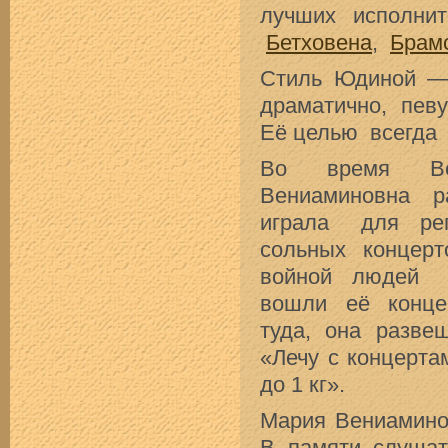
лучших исполн
Бетховена
,
Брам
Стиль Юдиной — 
драматично, пев
Её целью всегда 
Во время Ве
Вениаминовна 
играла для рег
сольных концер
войной людей г
вошли её конце
туда, она разве
«Лечу с концерт
до 1 кг».
Мария Вениамино
В памяти слуша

• **Exercise brief**: Since the pictures are not wanted, repeat only the rest of the material, exactly as given.

• **Task output**:
лучших исполн
Бетховена
,
Брам
Стиль Юдиной — 
драматично, пев
Её целью всегда 
Во время Ве
Вениаминовна 
играла для рег
сольных концер
войной людей г
вошли её конце
туда, она разве
«Лечу с концерт
до 1 кг».
Мария Вениамино
В памяти слуша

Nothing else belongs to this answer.